Outside, quotes of justice from Rosa Parks, Martin Luther King, Jr. and Abraham Lincoln line the walls. Inside, pictures of farmers, protests and poverty fill a lengthy gallery space.
Local nonprofit ART WORKS Projects for Human Rights has worked to spread global awareness of human rights violations in its own unique way since 2006.
Occupying part of the “nonprofit incubator” at 625 N. Kingsbury St., ART WORKS displays different media including film, photography and audio essays to expose underexplored social issues such as women in the Democratic Republic of Congo, youth violence and sexual violence.
“We use art because we really believe in the power of the image to tell a story about human rights abuses, to give a voice to victims of human rights abuses [and] to those who work to protect survivors of human rights abuses,” said Heidi Diedrich, executive director of ART WORKS.
Diedrich, who took over as executive director in July after founder Leslie Thomas stepped aside, said art helps put a face to statistics. Whereas data helps to interpret how widespread a specific issue is, giving that data a story is just as important, Diedrich said.
“Numbers are important to give you the scale of human rights abuses globally—not just somewhere like Iraq or South Sudan, but they’re also happening here in our own backyard,” Diedrich said. “We feel very strongly that without putting a humanity in the story and showing the human being behind such abuses, it’s more difficult to make a personal connection.”

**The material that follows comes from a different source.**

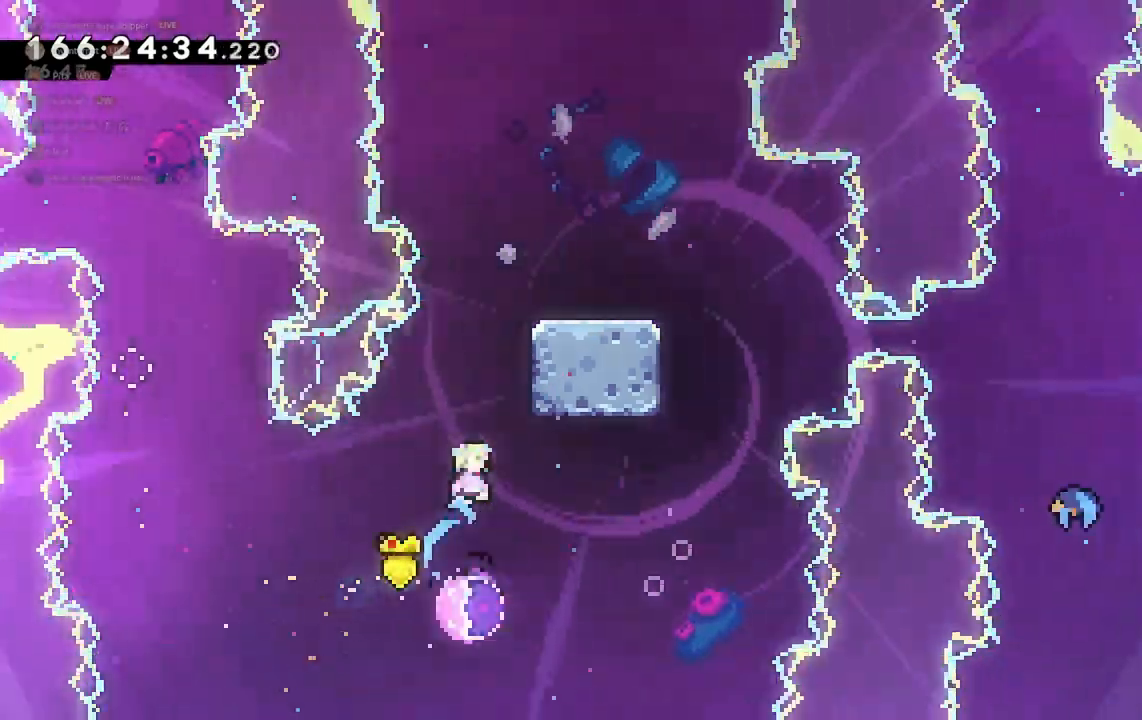
{"keys": ["d"], "events": []}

ART WORKS focuses on less-known issues; as such, huge global issues that get a lot of air time such as conflict in Syria do not receive as much attention from the nonprofit. It has done one Syria-centric exhibit called “The Children of Syria,” which follows displaced refugee children. “The Children of Syria” has since traveled as far as Washington, D.C. Local photographer Amanda Rivkin said that by ignoring most of the media cycle, ART WORKS projects help people realize other valid issues throughout the world.
Rivkin was commissioned to produce “Sustenance: Chicago and the Food Chain,” a 2014-2015 series on food accessibility in Chicago that showcased food processing plants and poverty-stricken families in the city. She said she found ART WORKS to be a more genuine art-as-social-justice gallery than most others.
“The vanity factor that surrounds most galleries is nearly fully absent [at ART WORKS],” Rivkin said. “It’s about the work, the ideas.”
ART WORKS, while locally based, has a reach that spreads far beyond Chicago. Past exhibitions, including Rivkin’s, have travelled the globe. The gallery’s current project, “Transitions,” which closes Dec. 15, features work from Colombian, American, Bosnian and Congolese photographers to illustrate life in a country transitioning to peacetime after a war.
Sourcing work from locals helps the gallery’s projects portray issues more realistically, said Elaine Rojas-Castillo, an intern at ART WORKS and graduate journalism student at Columbia College Chicago.
“If you look at … earlier reporting—50, 60 years ago—sending the white man in gives you a different approach,” Rojas-Castillo said. “You might not get to go into a place, or you stick out, or people might pose. There’s this wall that can go up, and ART WORKS is aware of that wall, and they try their best to circumvent it.”
This local curation method extends to Chicago as well; ART WORKS hosts the Workshop to Change the World, an annual event where Chicago students can get together with local artists and discuss troubling affairs in their own neighborhoods. The Workshop to Change the World has run for six years and hosted over 600 students, Diedrich said.
Between the hyperlocal and worldwide angles, ART WORKS aims for global advocacy, and has more projects lined up for 2017, Diedrich said.
“All of this work rolls up into we’re trying [to inspire]: to hold governments accountable for their actions,” Diedrich said.